▸ AIM OF THE EXERCISE:
Every entry below is to be retyped exactly as it stands.

(Collected data)

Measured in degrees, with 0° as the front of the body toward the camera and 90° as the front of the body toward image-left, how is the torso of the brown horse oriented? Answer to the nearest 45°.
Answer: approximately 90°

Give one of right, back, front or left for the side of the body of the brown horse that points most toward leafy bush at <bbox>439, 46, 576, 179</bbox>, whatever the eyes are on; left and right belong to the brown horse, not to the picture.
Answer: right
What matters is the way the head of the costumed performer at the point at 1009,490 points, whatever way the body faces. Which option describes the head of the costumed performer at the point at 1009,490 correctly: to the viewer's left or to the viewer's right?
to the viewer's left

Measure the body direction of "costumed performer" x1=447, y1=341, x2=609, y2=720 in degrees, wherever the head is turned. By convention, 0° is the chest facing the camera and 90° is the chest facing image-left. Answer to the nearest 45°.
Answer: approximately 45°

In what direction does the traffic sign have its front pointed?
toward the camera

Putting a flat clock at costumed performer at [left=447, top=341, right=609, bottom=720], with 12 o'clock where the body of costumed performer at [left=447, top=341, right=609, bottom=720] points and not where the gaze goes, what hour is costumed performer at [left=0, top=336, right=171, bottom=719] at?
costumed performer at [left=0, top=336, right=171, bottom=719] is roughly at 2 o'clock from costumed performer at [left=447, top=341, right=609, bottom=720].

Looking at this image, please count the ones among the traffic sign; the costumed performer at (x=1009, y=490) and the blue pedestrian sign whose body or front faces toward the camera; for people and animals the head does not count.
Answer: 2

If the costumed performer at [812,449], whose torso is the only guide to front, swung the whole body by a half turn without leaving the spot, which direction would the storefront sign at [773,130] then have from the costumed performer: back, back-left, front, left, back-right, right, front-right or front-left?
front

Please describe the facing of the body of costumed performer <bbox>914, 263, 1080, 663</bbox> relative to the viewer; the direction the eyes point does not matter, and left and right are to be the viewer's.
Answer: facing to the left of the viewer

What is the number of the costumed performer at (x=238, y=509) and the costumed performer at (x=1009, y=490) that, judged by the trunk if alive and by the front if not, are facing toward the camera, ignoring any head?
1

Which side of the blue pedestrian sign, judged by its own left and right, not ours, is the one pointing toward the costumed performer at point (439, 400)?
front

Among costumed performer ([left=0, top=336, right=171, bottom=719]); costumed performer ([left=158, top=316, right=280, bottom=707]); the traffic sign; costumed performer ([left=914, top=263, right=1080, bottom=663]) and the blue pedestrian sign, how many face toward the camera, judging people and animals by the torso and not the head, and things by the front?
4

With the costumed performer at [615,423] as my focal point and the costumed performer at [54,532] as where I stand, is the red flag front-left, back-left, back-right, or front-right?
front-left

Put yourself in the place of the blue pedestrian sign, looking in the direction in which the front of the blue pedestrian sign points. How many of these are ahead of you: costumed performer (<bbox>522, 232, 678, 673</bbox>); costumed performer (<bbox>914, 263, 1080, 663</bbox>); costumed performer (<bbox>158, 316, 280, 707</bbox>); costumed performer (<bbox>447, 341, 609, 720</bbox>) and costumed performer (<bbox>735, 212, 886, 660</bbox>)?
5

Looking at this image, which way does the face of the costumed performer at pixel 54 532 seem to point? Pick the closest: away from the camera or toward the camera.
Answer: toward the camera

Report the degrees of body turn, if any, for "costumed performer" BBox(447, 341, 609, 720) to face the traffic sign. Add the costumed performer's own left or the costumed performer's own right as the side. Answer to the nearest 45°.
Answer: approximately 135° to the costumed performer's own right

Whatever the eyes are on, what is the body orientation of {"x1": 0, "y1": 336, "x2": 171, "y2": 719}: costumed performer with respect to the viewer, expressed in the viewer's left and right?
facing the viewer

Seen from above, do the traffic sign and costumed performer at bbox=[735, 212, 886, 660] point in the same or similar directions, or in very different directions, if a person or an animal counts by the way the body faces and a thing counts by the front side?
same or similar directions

▸ RESPONSE TO THE TASK:
Measured in degrees, with 0° as the front of the body toward the camera and 90° as the front of the body toward image-left, how is the torso of the brown horse oriented? Answer to the nearest 45°.
Answer: approximately 90°

Give one of right, back, front or left for the side of the body of the brown horse that points most toward leafy bush at <bbox>439, 46, 576, 179</bbox>, whatever the eyes are on; left and right belong to the brown horse, not to the picture.
Answer: right
What matters is the way the head of the costumed performer at the point at 1009,490 points, whatever way the body faces. Which option describes the head of the costumed performer at the point at 1009,490 correctly: to the viewer's left or to the viewer's right?
to the viewer's left

Measure the body direction of "costumed performer" x1=447, y1=341, x2=609, y2=720 in degrees, wherever the head is turned. By convention, 0° is the chest facing the camera and 90° is the chest facing image-left. Answer to the nearest 45°.
Answer: approximately 45°

In what direction does the traffic sign have its front pointed?
toward the camera

Putting a flat clock at costumed performer at [left=447, top=341, right=609, bottom=720], with 12 o'clock where the body of costumed performer at [left=447, top=341, right=609, bottom=720] points and not where the gaze goes, what hour is costumed performer at [left=0, top=336, right=171, bottom=719] at?
costumed performer at [left=0, top=336, right=171, bottom=719] is roughly at 2 o'clock from costumed performer at [left=447, top=341, right=609, bottom=720].

Looking at this image, please count the ones among the traffic sign; the costumed performer at (x=1009, y=490) and the blue pedestrian sign whose body or front faces toward the camera; for people and animals the head does not count.
Answer: 2

If the costumed performer at [812,449], whose torso is the only guide to front, swung the whole body by a half turn without leaving the spot, which direction would the storefront sign at [773,130] then have from the costumed performer: back, back-left, front, left, back-right, right, front-right or front-left?
front

Please describe the facing of the body of costumed performer <bbox>914, 263, 1080, 663</bbox> relative to the viewer; the direction the eyes point does not matter, and left and right are to be the viewer's.
Answer: facing to the left of the viewer

What is the number of the costumed performer at (x=238, y=509) and the costumed performer at (x=1009, y=490) that, judged by the trunk if alive and by the front if not, are facing toward the camera, ignoring any head?
1

Which side of the blue pedestrian sign, judged by its own left and right, not ours, is the one pointing toward the costumed performer at point (439, 400)?
front

Among costumed performer ([left=0, top=336, right=171, bottom=719]); costumed performer ([left=158, top=316, right=280, bottom=707]); the traffic sign; costumed performer ([left=914, top=263, right=1080, bottom=663]) and the blue pedestrian sign, how many face toward the camera, judging people and animals by the torso and not the head, and things by the front?
4

With the costumed performer at [615,423] as my focal point and the costumed performer at [54,532] as where I stand, is the red flag front-left, back-left, back-right, or front-right?
front-left

Put yourself in the place of the blue pedestrian sign, looking in the direction in which the front of the blue pedestrian sign points. How many of these are ahead of you: costumed performer (<bbox>522, 232, 678, 673</bbox>); costumed performer (<bbox>914, 263, 1080, 663</bbox>); costumed performer (<bbox>158, 316, 280, 707</bbox>); costumed performer (<bbox>447, 341, 609, 720</bbox>) and costumed performer (<bbox>735, 212, 886, 660</bbox>)?
5

Looking at this image, which way does the face of the costumed performer at pixel 54 532 seem to point? Pick the closest: away from the camera or toward the camera.
Answer: toward the camera

Report the degrees of body turn, if any, for "costumed performer" BBox(447, 341, 609, 720) to face the traffic sign. Add the costumed performer's own left or the costumed performer's own right as the side. Answer to the nearest 45°.
Answer: approximately 135° to the costumed performer's own right

Whatever the eyes are on, what is the body orientation of {"x1": 0, "y1": 336, "x2": 171, "y2": 719}: costumed performer with respect to the viewer, expressed in the viewer's left and right?
facing the viewer

Seen from above, do the traffic sign and costumed performer at bbox=[735, 212, 886, 660] point in the same or similar directions, or in very different directions, if a person or an animal counts by the way the body faces and a thing counts by the front side?
same or similar directions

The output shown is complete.